The Paschal Hours are the form in which the Little Hours are chanted on Pascha (Easter) and throughout Bright Week in the Eastern Orthodox and Byzantine Catholic churches.

Specifically, the Paschal Hours replace:
- Compline
- The Midnight Office
- The First Hour
- The Third and Sixth Hours
- The Ninth Hour

The Paschal Hours may also be chanted in place of the usual Thanksgiving after Communion. In addition, it is a pious tradition to substitute the Paschal Hours for Morning Prayers and Evening Prayers during all of Bright week.

In this way, the faithful take a little rest from the long prayer services, but do not neglect to give joyous thanks to God, so as not to fall into despondency and gluttony, as they partake of festive foods.

==Outline==
The Paschal Hours differ from the normal Daily Office in several significant aspects: the entire service is chanted (sung) rather than being read; the services are much shorter than usual; and there are no Psalms at all.

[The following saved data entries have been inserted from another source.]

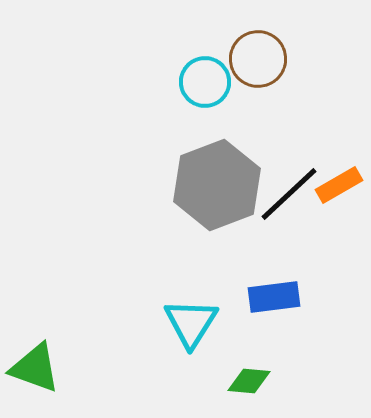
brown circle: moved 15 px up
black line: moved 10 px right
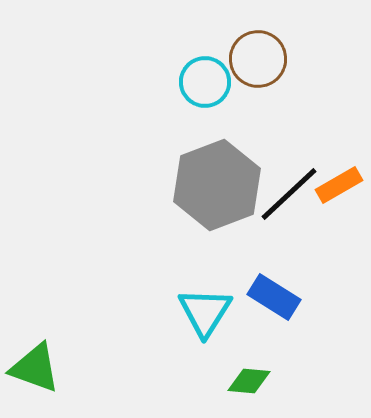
blue rectangle: rotated 39 degrees clockwise
cyan triangle: moved 14 px right, 11 px up
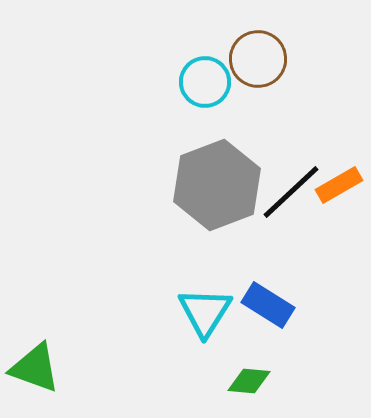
black line: moved 2 px right, 2 px up
blue rectangle: moved 6 px left, 8 px down
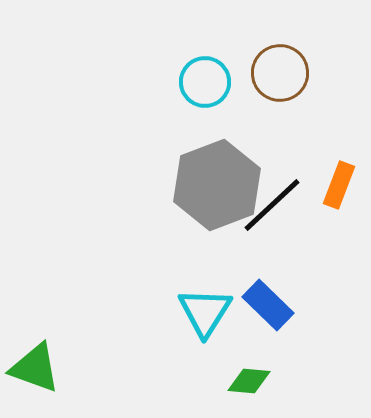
brown circle: moved 22 px right, 14 px down
orange rectangle: rotated 39 degrees counterclockwise
black line: moved 19 px left, 13 px down
blue rectangle: rotated 12 degrees clockwise
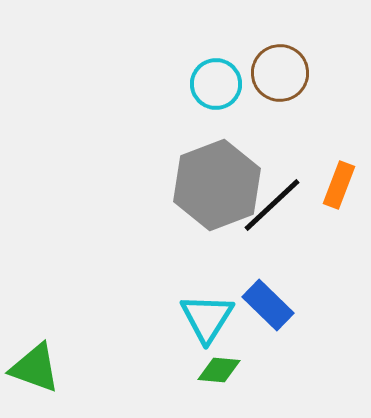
cyan circle: moved 11 px right, 2 px down
cyan triangle: moved 2 px right, 6 px down
green diamond: moved 30 px left, 11 px up
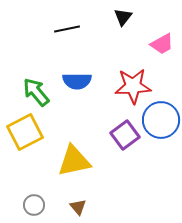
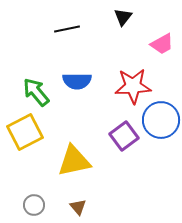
purple square: moved 1 px left, 1 px down
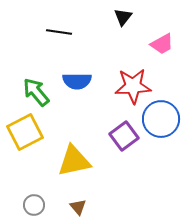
black line: moved 8 px left, 3 px down; rotated 20 degrees clockwise
blue circle: moved 1 px up
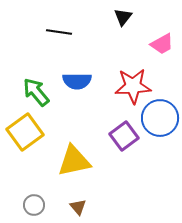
blue circle: moved 1 px left, 1 px up
yellow square: rotated 9 degrees counterclockwise
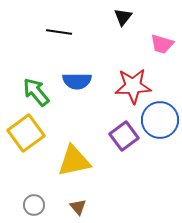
pink trapezoid: rotated 45 degrees clockwise
blue circle: moved 2 px down
yellow square: moved 1 px right, 1 px down
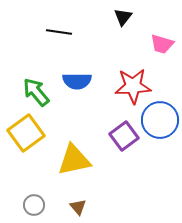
yellow triangle: moved 1 px up
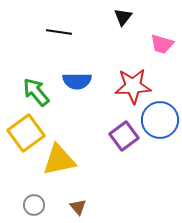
yellow triangle: moved 15 px left
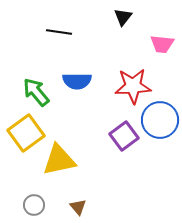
pink trapezoid: rotated 10 degrees counterclockwise
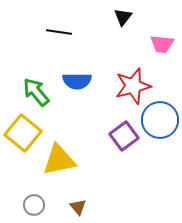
red star: rotated 12 degrees counterclockwise
yellow square: moved 3 px left; rotated 15 degrees counterclockwise
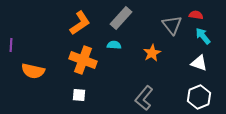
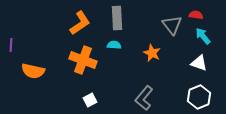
gray rectangle: moved 4 px left; rotated 45 degrees counterclockwise
orange star: rotated 18 degrees counterclockwise
white square: moved 11 px right, 5 px down; rotated 32 degrees counterclockwise
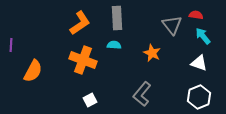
orange semicircle: rotated 75 degrees counterclockwise
gray L-shape: moved 2 px left, 4 px up
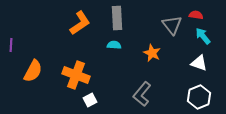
orange cross: moved 7 px left, 15 px down
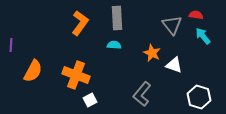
orange L-shape: rotated 20 degrees counterclockwise
white triangle: moved 25 px left, 2 px down
white hexagon: rotated 20 degrees counterclockwise
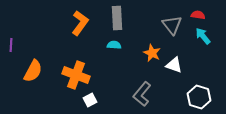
red semicircle: moved 2 px right
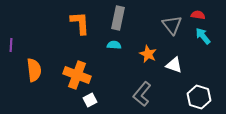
gray rectangle: moved 1 px right; rotated 15 degrees clockwise
orange L-shape: rotated 40 degrees counterclockwise
orange star: moved 4 px left, 1 px down
orange semicircle: moved 1 px right, 1 px up; rotated 35 degrees counterclockwise
orange cross: moved 1 px right
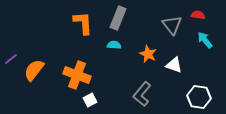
gray rectangle: rotated 10 degrees clockwise
orange L-shape: moved 3 px right
cyan arrow: moved 2 px right, 4 px down
purple line: moved 14 px down; rotated 48 degrees clockwise
orange semicircle: rotated 135 degrees counterclockwise
white hexagon: rotated 10 degrees counterclockwise
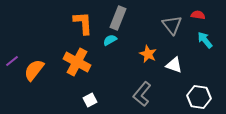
cyan semicircle: moved 4 px left, 5 px up; rotated 32 degrees counterclockwise
purple line: moved 1 px right, 2 px down
orange cross: moved 13 px up; rotated 8 degrees clockwise
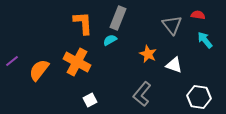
orange semicircle: moved 5 px right
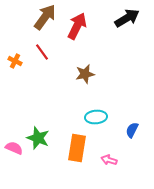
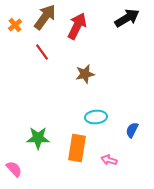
orange cross: moved 36 px up; rotated 24 degrees clockwise
green star: rotated 20 degrees counterclockwise
pink semicircle: moved 21 px down; rotated 24 degrees clockwise
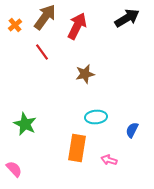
green star: moved 13 px left, 14 px up; rotated 25 degrees clockwise
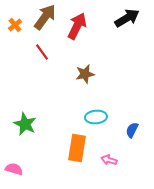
pink semicircle: rotated 30 degrees counterclockwise
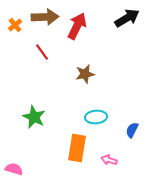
brown arrow: rotated 52 degrees clockwise
green star: moved 9 px right, 7 px up
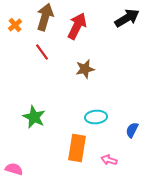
brown arrow: rotated 72 degrees counterclockwise
brown star: moved 5 px up
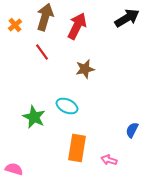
cyan ellipse: moved 29 px left, 11 px up; rotated 30 degrees clockwise
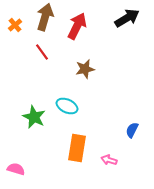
pink semicircle: moved 2 px right
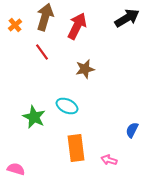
orange rectangle: moved 1 px left; rotated 16 degrees counterclockwise
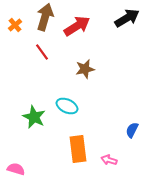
red arrow: rotated 32 degrees clockwise
orange rectangle: moved 2 px right, 1 px down
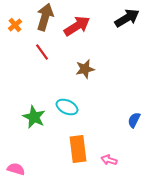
cyan ellipse: moved 1 px down
blue semicircle: moved 2 px right, 10 px up
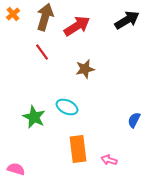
black arrow: moved 2 px down
orange cross: moved 2 px left, 11 px up
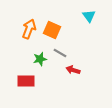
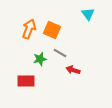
cyan triangle: moved 1 px left, 2 px up
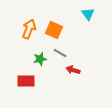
orange square: moved 2 px right
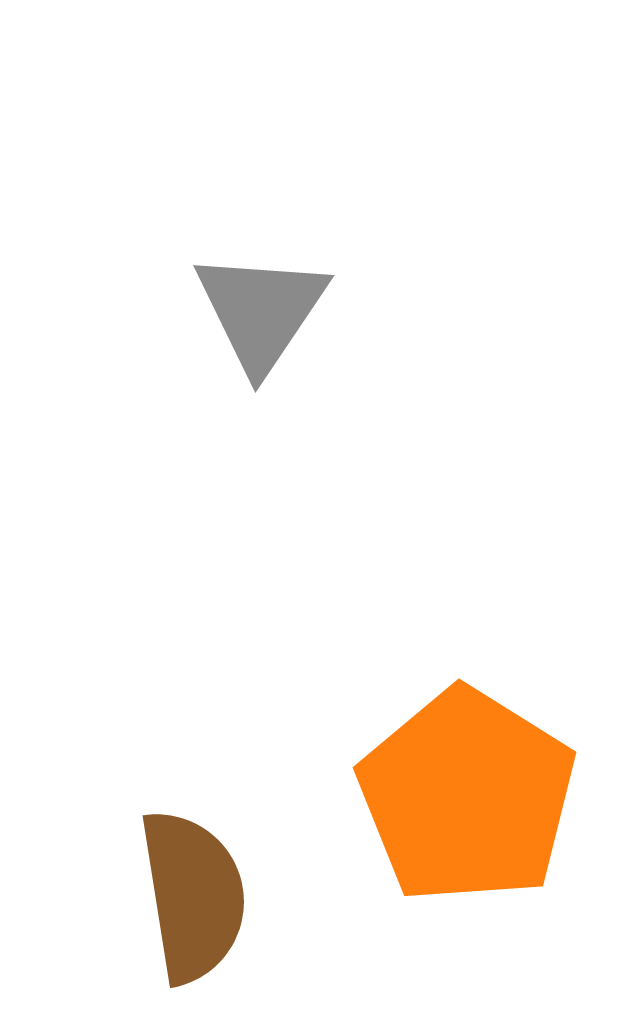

The hymnography and prayers center on Christ's victory over sin and death and Christians' hope for salvation.

- Opening blessing
- Troparion of Pascha (thrice)
- Having beheld the Resurrection of Christ, let us worship the holy Lord Jesus, the only sinless One. We venerate your Cross, O Christ, and we praise and glorify your holy Resurrection; for you are our God and we know no other than you and we call upon your Name. Come all you faithful, let us venerate Christ's holy Resurrection, for behold through the Cross joy has come into all the world. Let us ever bless the Lord, praising his Resurrection, for enduring the Cross for us, he has destroyed death by death. (thrice)
- Hypakoe of Pascha: Before the dawn the Mary and the women came and found the stone roled away from the tomb. They heard the angel's voice, "Why do you seek among the dead as a man, the One who is everlasting Light? Behold, the clothes in the grave. Go and proclaim to the world: The Lord is risen, he has slain death as he is the Son of God, saving the human race.
- Kontakion of Pascha: You descended into the tomb, O Immortal, you destroyed the power of death. You arose in triumph, O Christ God, proclaiming, "Rejoice" to the myrrh-bearing women, granting peace to your apostles and giving resurrection to the fallen.
- Troparia:
  - In the tomb with the body and in Hades with the soul, in Paradise with the thief and on the throne with the Father and the Spirit, were You, O boundless Christ filling all things.
  - Glory to the Father and to the Son and to the Holy Spirit
  - Bearing life and more fruitful than Paradise, brighter than any royal chamber, Your tomb, O Christ, is the fountain of our resurrection.
  - Both now and ever and unto the ages of ages. Amen.
  - Rejoice, O holy and divine abode of the Most High, for through you, O Theotokos, joy is given to those who cry: Blessed are you among women, O all-undefiled Lady.
- Lord, have mercy (40 times)
- Blessing by priest
- Troparion of Pascha (thrice)
- Lord, have mercy (thrice)
- Dismissal

Each of the Paschal Hours is the same (except that in some traditions, a Prayer of St. Basil is added before the dismissal of Paschal Compline).